◆ 抜き出した文章
_ _ _ _ _ _ _
お金よりも強いビジョン〈宗教的思想〉が事業拡大の鍵になる理由

2018/10/19
 そもそもはZEPPELIN代表の鳥越康平氏が、とあるnoteの投稿に深く共鳴したことからこの対談は始まった。
 クリエイター集団THE GUILDのCEOで、noteやcakesといったWebサービスを運営するピースオブケイクのCXO(チーフ・エクスペリエンス・オフィサー)も務める深津貴之氏によるものだ。
大学で都市情報デザインを学んだ後、英国で2年間プロダクトデザインを学ぶ。2005年に帰国し、thaに入社。2013年、THE GUILDを設立。Flash/Interactive関連を扱うブログ「fladdict.net」を運営。現在は、iPhoneアプリを中心にUIデザインやInteractiveデザイン制作に取り組む。2017年からcakesとnoteを運営する、ピースオブケイクのCXOに就任。
_ _ _ _ _ _ _
◆ 取り組む課題
• A. ビジョンと事業拡大の記事のうち、「大学で都市情報デザインを学ん」を含む語句で始まり「スオブケイクのCXOに就任。」で終わる部分を、「英国」を「イギリス」に入れ替えて書き出してください。
• B. ビジョンと事業拡大の記事に、文章が終わったところから続きを書き足してください。

◆ 提供された資料
_ _ _ _ _ _ _
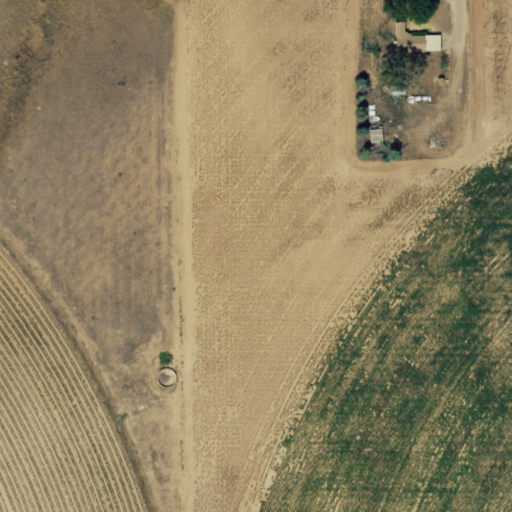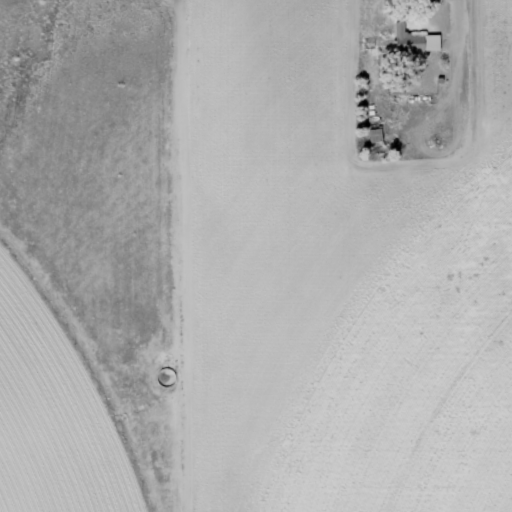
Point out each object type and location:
road: (456, 17)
_ _ _ _ _ _ _
◆ 課題の答え
• A.
大学で都市情報デザインを学んだ後、イギリスで2年間プロダクトデザインを学ぶ。2005年に帰国し、thaに入社。2013年、THE GUILDを設立。Flash/Interactive関連を扱うブログ「fladdict.net」を運営。現在は、iPhoneアプリを中心にUIデザインやInteractiveデザイン制作に取り組む。2017年からcakesとnoteを運営する、ピースオブケイクのCXOに就任。

• B.
 サービスを生み出し、集客し、成長させていくとき、皆さんはどんなことから考えますか? 

 自分は、一番最初に「荒野に旗を立てる絵」をイメージします。そういうメタファーを起点に考え始める。
 こんな書き出しで始まるこの投稿では、ビジネスやサービス創造は、旗の下にさまざまなヒト・モノが参集し、都市国家が形成され発展するようなものであるというメタファーが書かれていた。
 新規事業立ち上げの際に通底するイメージとして、多くの人々に読まれ、議論を呼び起こすエントリーとなった。
 ZEPPELINの鳥越康平氏は、SAMSUNGのデザイナーを経て2005年に起業して10年あまり。何千という数のプロジェクトの立ち上げやデジタルサービスのコンサルティング・開発などを手がけながら、常日頃大きく成功するプロジェクトと、そうでないものとの違いを考えていた。
大学で建築とデザインを学んだ後、デザイナーとして最先端の携帯電話を開発しているサムスン電子で活躍、 2005年10月に日本へ帰国。物質的な豊かさだけでなく、人間らしさや美しさに基づく価値を築くためにZEPPELINを設立。 以来、通信、エレクトロニクス、自動車、放送、教育など、グローバル企業のUX構築に従事。 現在、企業ビジョンの策定や新規事業の創造、ブランド価値の伝達、組織改革など幅広い活動を行いデジタルイノベーションを推進している。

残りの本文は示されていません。